As Nikole Hannah-Jones writes, the real MLK “was a radical critic of racism, capitalism, and militarism” who engaged in the sort of systemic thinking about racial and economic justice that would be labeled as “critical race theory” these days. So especially shameless was Glenn Youngkin’s attempt to justify his CRT ban by invoking the one and only MLK quote with which many Republicans are apparently familiar.
Another Republican governor, Kim Reynolds of Iowa, signed laws last year banning the teaching of critical race theory and restricting voting rights, and is currently pushing to ban the teachings of books written by Black and LGBTQ authors — but that didn’t stop her from posting an MLK Day tweet.
I’m not going to provide an exhaustive list of all the tone-deaf MLK Day tweets, but it’s also worth mentioning ones coming from Republican senators who voted to overturn the 2020 presidential election (see these from Tommy Tuberville, Rick Scott, Roger Marshall, Cynthia Lummis, John Kennedy, and Josh Hawley) based on lies that are now being used to pass new voter restriction laws.
And, last but not least, days after she derailed Democratic efforts to pass federal legislation that would counteract those new state-level voting restrictions, Democratic Sen. Kyrsten Sinema posted an MLK Day tweet that, as the ratio of replies to retweets indicates, did not go over well.
Some, apparently, remember MLK’s life and legacy better than others.
Trump had his first rally of 2022
As I mentioned briefly earlier, Trump had a rally on Saturday night in Arizona. You can check out my video thread covering it starting here.
Although his incendiary lie about white people being denied Covid vaccines was new and notable, Trump’s speech didn’t generate a ton of news. But if you’d like to read my thoughts about the complexities involved in covering this post-presidency version of Trump, I discussed my approach in depth in one of my first Public Notice newsletters.
Is Public Notice landing in your “promotions” inbox?
I’ve heard from a couple readers recently that Public Notice is landing in their “promotions” inbox instead of their main email inbox. I reached out to Substack about the issue, and they told me that the best thing people can do is to manually drag the emails back into their inbox. Over time, as the reputation of this newsletter grows and algorithms recognize it more and more, the problem should resolve itself.
As always, if you’re having issues receiving the newsletter or with anything else, don’t hesitate to reach out and I will do my best to help troubleshoot.
That’s it until tomorrow!
So much packed up so nicely today.
Lots of content! But a weakness in the presentation, alas.

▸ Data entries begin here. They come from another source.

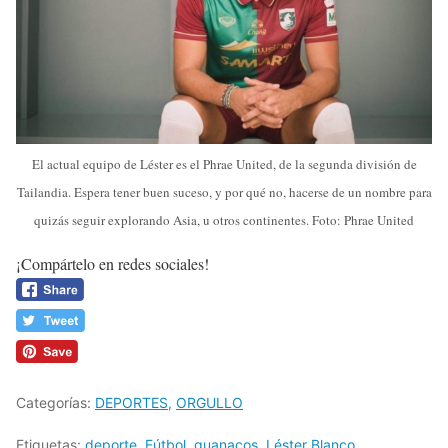
El actual equipo de Léster es el Phrae United, de la segunda división de
Tailandia. Espera tener buen suceso, y por qué no, hacerse de un nombre para
quizás seguir explorando Asia, u otros continentes. Foto: Phrae United
¡Compártelo en redes sociales!
Categorías:
DEPORTES
,
ORGULLO
Etiquetas:
deporte
,
Fútbol
,
guanacos
,
Léster Blanco
,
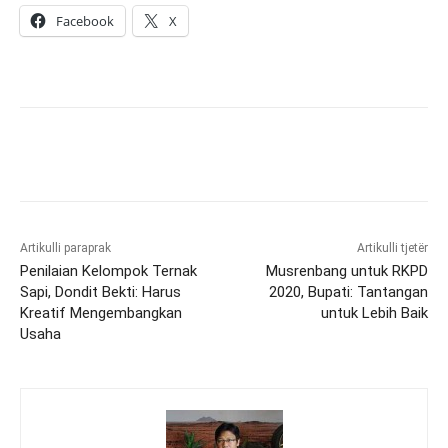
Facebook
X
Artikulli paraprak
Artikulli tjetër
Penilaian Kelompok Ternak
Musrenbang untuk RKPD
Sapi, Dondit Bekti: Harus
2020, Bupati: Tantangan
Kreatif Mengembangkan
untuk Lebih Baik
Usaha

¶ 2: OAN is “the Trumpiest of the pro-Trump propaganda TV channels.”
¶4: “Put bluntly, OAN is Trump cult TV.” Also, OAN “doesn’t have a coherent identity beyond Trump worship and owning the libs.”

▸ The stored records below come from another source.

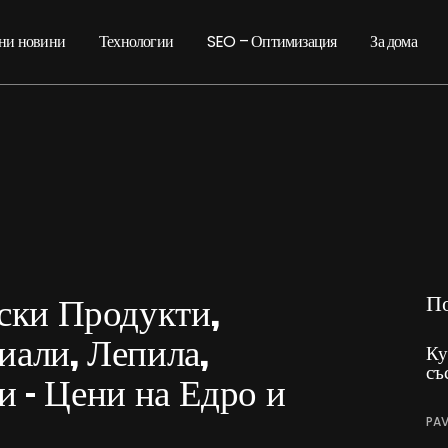
ни новини
Технологии
SEO – Оптимизация
За дома
ки Продукти,
П
али, Лепила,
Ку
съ
и – Цени на Едро и
PAV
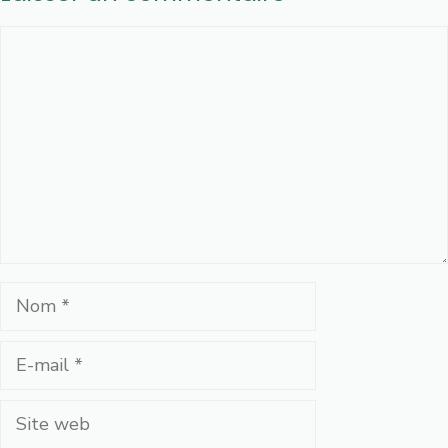
Commentaire
Nom
E-
mail
Site
web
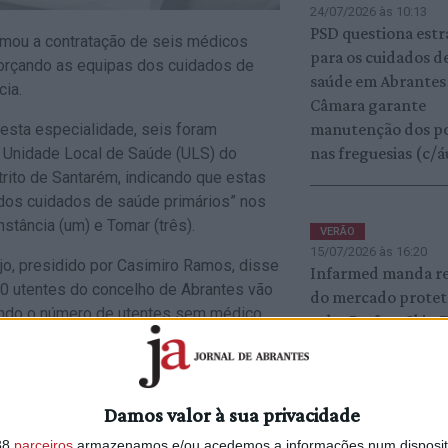
24/07/2026 às 10:13
PSD questiona estr
rmou a contratação de seis médicos
para os cuidados d
eforçando as equipas dos cuidados de
saúde em Abrantes
ia.
Câmara garante
manutenção dos p
esta especialidade, seis foram
nas freguesias (c/á
da Unidade Local de Saúde (ULS) do
rito de Santarém, indicando que estas
 dos cuidados de saúde primários” nos
stância (um) e Tomar (três).
VERÃO
15/07/2026 às 16:20
o, presidido por Casimiro Ramos, disse
Infarmed manda re
00 utentes do concelho de Abrantes vão
do mercado protet
uzindo o número de utentes sem médico
solar Perfect Skin 
mero que não quantificou.
Abrantes integraram a recém-criada
(UCSP) Plátanos, em Alferrarede, e o
ULS MÉDIO TEJO
Damos valor à sua privacidade
15/07/2026 às 10:42
(USF) Beira Tejo.
Tomar entre os pri
38
parceiros
armazenamos e/ou acedemos a informações num dispositi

But then, ¶7: ‘Worst of all is a report from the Wall Street Journal that doesn’t even mention OAN’s reputation for spreading conspiracy theories or misinformation, but instead describes it as a “pro-Trump channel.”’
But that’s exactly how you’ve spent six paragraphs describing it! In ¶1 you tell us that conservatism is supposed to be something more dignified than spreading conspiracy theories and promoting a cult of personality,” but after that you just list pro-Trump content and pro-Trump conspiracy theories.

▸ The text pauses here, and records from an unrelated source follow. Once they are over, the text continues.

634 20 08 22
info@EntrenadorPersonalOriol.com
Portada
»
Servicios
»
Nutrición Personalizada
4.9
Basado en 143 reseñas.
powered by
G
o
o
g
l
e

I mean, you’re *correct*, of course, but it’s a jolt to this reader to see the WSJ article called out as ‘the worst” for referring to OAN only as “pro-Trump” when that’s a fair summary of your own immediately-preceding description. The only non-Trump misinformation you’ve cited at this point is OAN’s spreading of anti-vaccine conspiracy theories, and I think a lot of political readers see those as pro-Trump conspiracy theories too, in the DeSantis sense of “prolonging the pandemic hurts Trump’s opponents.”
Maybe it’s just me, but it brought my reading to a halt and I thought I should say something.